Social media outlets that study user habits and behavior should be required to apply ethical standards that have governed human-subject research for decades, law and bioethics expert Leslie Meltzer Henry said during a visit on Oct. 23.
Some social media companies have admitted to conducting research involving their users’ habits, said Henry, a professor at the University of Maryland Carey School of Law and the Johns Hopkins Berman Institute of Bioethics.
In 2012, for example, Facebook manipulated the news-feed content for nearly 700,000 randomly selected users to determine if positive or negative images and stories affected their mood. Henry noted that the study findings were published in 2014 in the Proceedings of the National Academy of Science.
In another example, Henry said the CEO of OKCupid announced during the summer of 2014 that the online dating site had experimented to see if users would go on dates with people simply because the company indicated they were a good match, even though the algorithms would have predicted the opposite.
Both companies claimed users had agreed to participate in research by endorsing their sites’ terms of use, Henry said.
Yet none of these experiments adhered to longstanding research standards that require human subjects to give informed consent, that enable them to opt out of the study at will and that ensure they should understand potential risks as well as goals of the study, Henry said.
Studies involving human subjects should be evaluated by disinterested parties who are knowledgeable about ethics and research protocols, such as those who serve on institutional review boards in academic and scientific spheres, Henry said.

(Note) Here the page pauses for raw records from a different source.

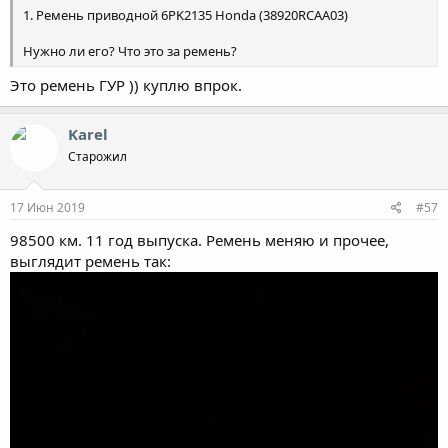
1. Ремень приводной 6PK2135 Honda (38920RCAA03)
Нужно ли его? Что это за ремень?
Это ремень ГУР )) куплю впрок.
Karel
Старожил
17 Июн 2019
#57
98500 км. 11 год выпуска. Ремень меняю и прочее,
выглядит ремень так:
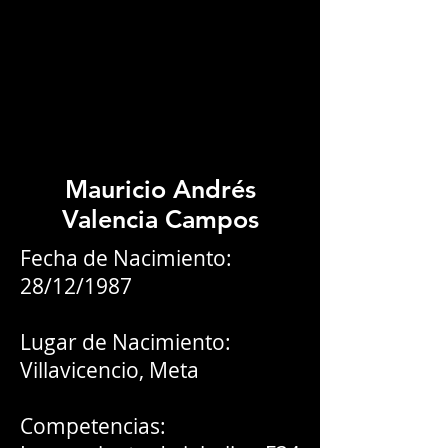
Mauricio Andrés
Valencia Campos
Fecha de Nacimiento:
28/12/1987
Lugar de Nacimiento:
Villavicencio, Meta
Competencias:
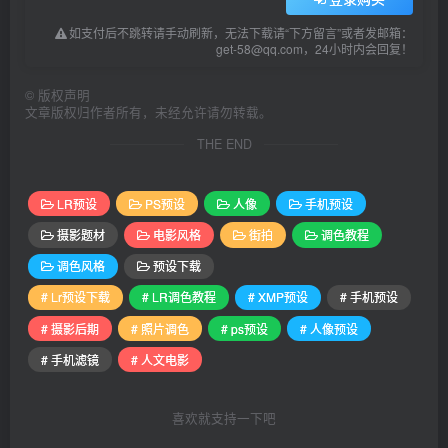
如支付后不跳转请手动刷新，无法下载请“下方留言”或者发邮箱：
get-58@qq.com，24小时内会回复！
©
版权声明
文章版权归作者所有，未经允许请勿转载。
THE END
LR预设
PS预设
人像
手机预设
摄影题材
电影风格
街拍
调色教程
调色风格
预设下载
# Lr预设下载
# LR调色教程
# XMP预设
# 手机预设
# 摄影后期
# 照片调色
# ps预设
# 人像预设
# 手机滤镜
# 人文电影
喜欢就支持一下吧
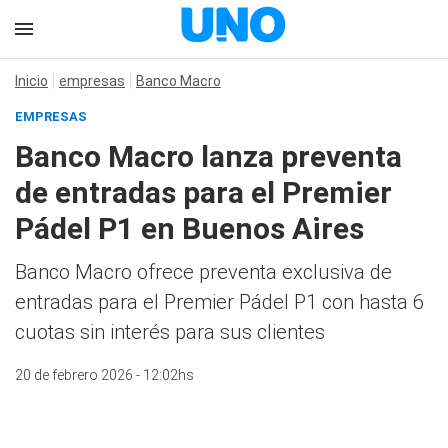
Inicio
empresas
Banco Macro
EMPRESAS
Banco Macro lanza preventa
de entradas para el Premier
Pádel P1 en Buenos Aires
Banco Macro ofrece preventa exclusiva de
entradas para el Premier Pádel P1 con hasta 6
cuotas sin interés para sus clientes
20 de febrero 2026 - 12:02hs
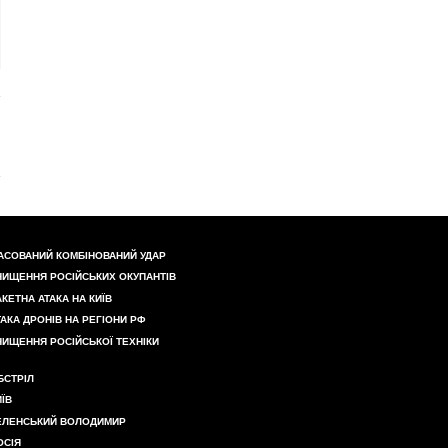
АСОВАНИЙ КОМБІНОВАНИЙ УДАР
НИЩЕННЯ РОСІЙСЬКИХ ОКУПАНТІВ
АКЕТНА АТАКА НА КИЇВ
ТАКА ДРОНІВ НА РЕГІОНИ РФ
НИЩЕННЯ РОСІЙСЬКОЇ ТЕХНІКИ
БСТРІЛ
ИЇВ
ЕЛЕНСЬКИЙ ВОЛОДИМИР
ОСІЯ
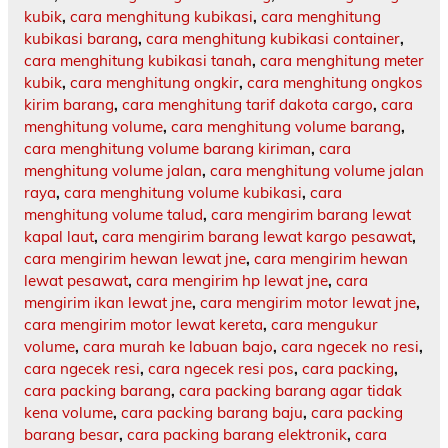
kubik
,
cara menghitung kubikasi
,
cara menghitung
kubikasi barang
,
cara menghitung kubikasi container
,
cara menghitung kubikasi tanah
,
cara menghitung meter
kubik
,
cara menghitung ongkir
,
cara menghitung ongkos
kirim barang
,
cara menghitung tarif dakota cargo
,
cara
menghitung volume
,
cara menghitung volume barang
,
cara menghitung volume barang kiriman
,
cara
menghitung volume jalan
,
cara menghitung volume jalan
raya
,
cara menghitung volume kubikasi
,
cara
menghitung volume talud
,
cara mengirim barang lewat
kapal laut
,
cara mengirim barang lewat kargo pesawat
,
cara mengirim hewan lewat jne
,
cara mengirim hewan
lewat pesawat
,
cara mengirim hp lewat jne
,
cara
mengirim ikan lewat jne
,
cara mengirim motor lewat jne
,
cara mengirim motor lewat kereta
,
cara mengukur
volume
,
cara murah ke labuan bajo
,
cara ngecek no resi
,
cara ngecek resi
,
cara ngecek resi pos
,
cara packing
,
cara packing barang
,
cara packing barang agar tidak
kena volume
,
cara packing barang baju
,
cara packing
barang besar
,
cara packing barang elektronik
,
cara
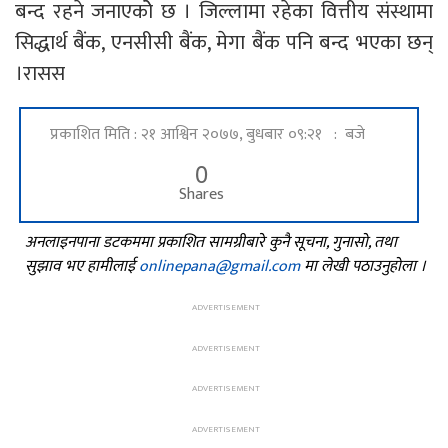
बन्द रहने जनाएकोे छ । जिल्लामा रहेका वित्तीय संस्थामा
सिद्धार्थ बैंक, एनसीसी बैंक, मेगा बैंक पनि बन्द भएका छन्
।रासस
प्रकाशित मिति : २१ आश्विन २०७७, बुधबार ०९:२१ : बजे
0
Shares
अनलाइनपाना डटकममा प्रकाशित सामग्रीबारे कुनै सूचना, गुनासो, तथा
सुझाव भए हामीलाई
onlinepana@gmail.com
मा लेखी पठाउनुहोला ।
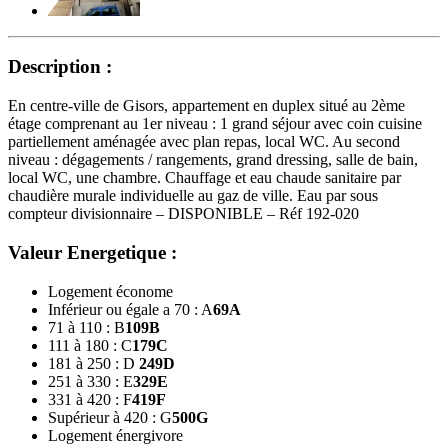
Description :
En centre-ville de Gisors, appartement en duplex situé au 2ème
étage comprenant au 1er niveau : 1 grand séjour avec coin cuisine
partiellement aménagée avec plan repas, local WC. Au second
niveau : dégagements / rangements, grand dressing, salle de bain,
local WC, une chambre. Chauffage et eau chaude sanitaire par
chaudière murale individuelle au gaz de ville. Eau par sous
compteur divisionnaire – DISPONIBLE – Réf 192-020
Valeur Energetique :
Logement économe
Inférieur ou égale a 70 : A
69
A
71 à 110 : B
109
B
111 à 180 : C
179
C
181 à 250 : D
249
D
251 à 330 : E
329
E
331 à 420 : F
419
F
Supérieur à 420 : G
500
G
Logement énergivore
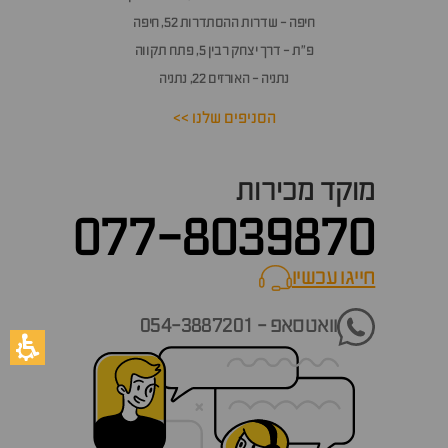
חיפה - שדרות ההסתדרות 52, חיפה
פ״ת - דרך יצחק רבין 5, פתח תקווה
נתניה - האורזים 22, נתניה
הסניפים שלנו >>
מוקד מכירות
077-8039870
חייגו עכשיו
call now
וואטסאפ - 054-3887201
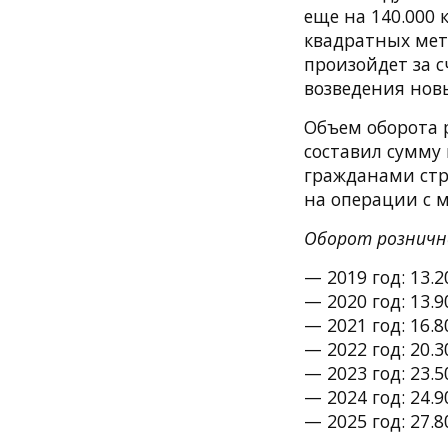
еще на 140.000 
квадратных мет
произойдет за 
возведения нов
Объем оборота 
составил сумму 
гражданами стр
на операции с 
Оборот рознично
— 2019 год: 13.2
— 2020 год: 13.9
— 2021 год: 16.8
— 2022 год: 20.3
— 2023 год: 23.5
— 2024 год: 24.9
— 2025 год: 27.8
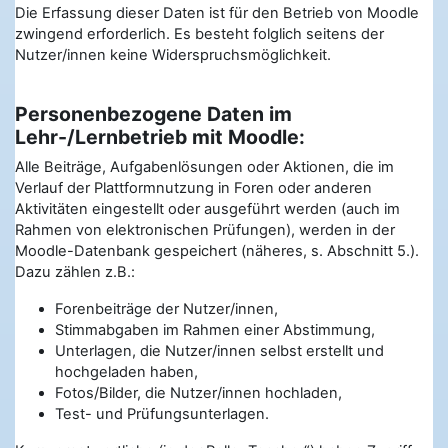
Die Erfassung dieser Daten ist für den Betrieb von Moodle
zwingend erforderlich. Es besteht folglich seitens der
Nutzer/innen keine Widerspruchsmöglichkeit.
Personenbezogene Daten im
Lehr-/Lernbetrieb mit Moodle:
Alle Beiträge, Aufgabenlösungen oder Aktionen, die im
Verlauf der Plattformnutzung in Foren oder anderen
Aktivitäten eingestellt oder ausgeführt werden (auch im
Rahmen von elektronischen Prüfungen), werden in der
Moodle-Datenbank gespeichert (näheres, s. Abschnitt 5.).
Dazu zählen z.B.:
Forenbeiträge der Nutzer/innen,
Stimmabgaben im Rahmen einer Abstimmung,
Unterlagen, die Nutzer/innen selbst erstellt und
hochgeladen haben,
Fotos/Bilder, die Nutzer/innen hochladen,
Test- und Prüfungsunterlagen.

While social media companies claim they were conducting market research, Henry said the systematic approach and statistical modeling used and the companies’ intervention in their users’ behavior amounted to research that merits regulatory oversight.
While clear guidelines apply to human-subject research by federal agencies and institutions that receive federal funding, some states are tightening up rules to protect research subjects more broadly, Henry said. Henry said she and other critics are urging policymakers to step up oversight of social media companies’ practices involving human-subject research.
A new research policy Facebook adopted amid the controversy does little to resolve the problem, Henry said, noting that users of the site will still not be giving informed consent to participate in studies and that there will be no review by outside parties to ensure that ethical standards are used.